Exercise data:
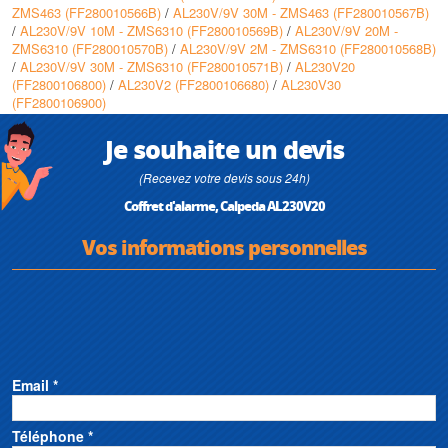
ZMS463 (FF280010566B)
/
AL230V/9V 30M - ZMS463 (FF280010567B)
/
AL230V/9V 10M - ZMS6310 (FF280010569B)
/
AL230V/9V 20M -
ZMS6310 (FF280010570B)
/
AL230V/9V 2M - ZMS6310 (FF280010568B)
/
AL230V/9V 30M - ZMS6310 (FF280010571B)
/
AL230V20
(FF2800106800)
/
AL230V2 (FF2800106680)
/
AL230V30
(FF2800106900)
Je souhaite un devis
(Recevez votre devis sous 24h)
Coffret d'alarme, Calpeda AL230V20
Vos informations personnelles
Email *
Téléphone *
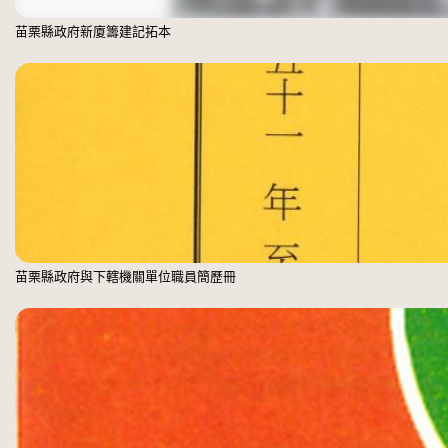
苗栗縣政府新廈籌建記拓本
苗栗縣政府與下轄機關單位職員簡歷冊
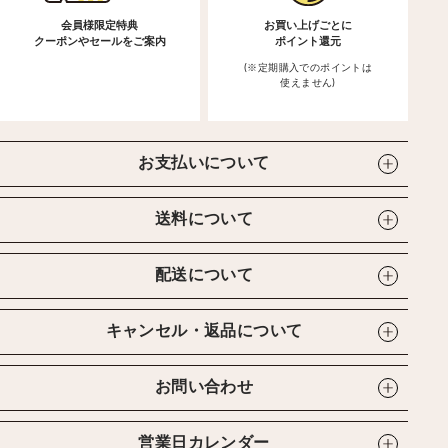
会員様限定特典
お買い上げごとに
クーポンやセールをご案内
ポイント還元
(※定期購入でのポイントは
使えません)
お支払いについて
送料について
配送について
キャンセル・返品について
お問い合わせ
営業日カレンダー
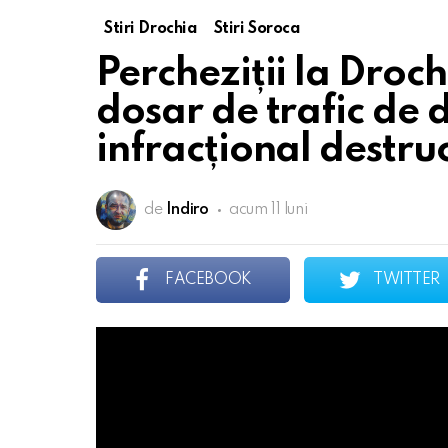
Stiri Drochia
Stiri Soroca
Percheziții la Droch
dosar de trafic de 
infracțional destru
de
Indiro
acum 11 luni
FACEBOOK
TWITTER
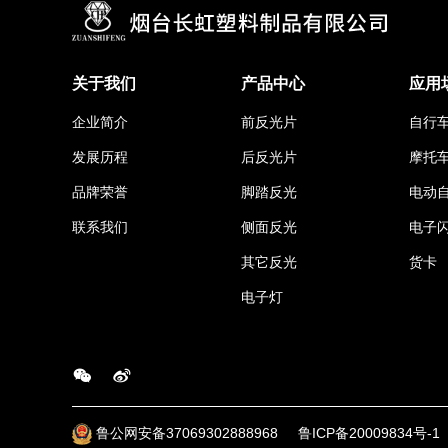
关于我们
产品中心
应用
企业简介
前反光片
自行
发展历程
后反光片
摩托
品牌荣誉
脚踏反光
电动
联系我们
侧面反光
电子
其它反光
货卡
电子灯
鲁公网安备37069302888968
鲁ICP备20009834号-1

Prompt: Reproduce the text of all rows above, swapping every occurrence of "Stiri" for "News" and leaving everything else unchanged. Omit the pictures.

Final answer:
ZMS463 (FF280010566B)
/
AL230V/9V 30M - ZMS463 (FF280010567B)
/
AL230V/9V 10M - ZMS6310 (FF280010569B)
/
AL230V/9V 20M -
ZMS6310 (FF280010570B)
/
AL230V/9V 2M - ZMS6310 (FF280010568B)
/
AL230V/9V 30M - ZMS6310 (FF280010571B)
/
AL230V20
(FF2800106800)
/
AL230V2 (FF2800106680)
/
AL230V30
(FF2800106900)
Je souhaite un devis
(Recevez votre devis sous 24h)
Coffret d'alarme, Calpeda AL230V20
Vos informations personnelles
Email *
Téléphone *
苗栗縣政府新廈籌建記拓本
苗栗縣政府與下轄機關單位職員簡歷冊
会員様限定特典
お買い上げごとに
クーポンやセールをご案内
ポイント還元
(※定期購入でのポイントは
使えません)
お支払いについて
送料について
配送について
キャンセル・返品について
お問い合わせ
営業日カレンダー
News Drochia
News Soroca
Percheziții la Droch
dosar de trafic de 
infracțional destru
de
Indiro
acum 11 luni
FACEBOOK
TWITTER
关于我们
产品中心
应用
企业简介
前反光片
自行
发展历程
后反光片
摩托
品牌荣誉
脚踏反光
电动
联系我们
侧面反光
电子
其它反光
货卡
电子灯
鲁公网安备37069302888968
鲁ICP备20009834号-1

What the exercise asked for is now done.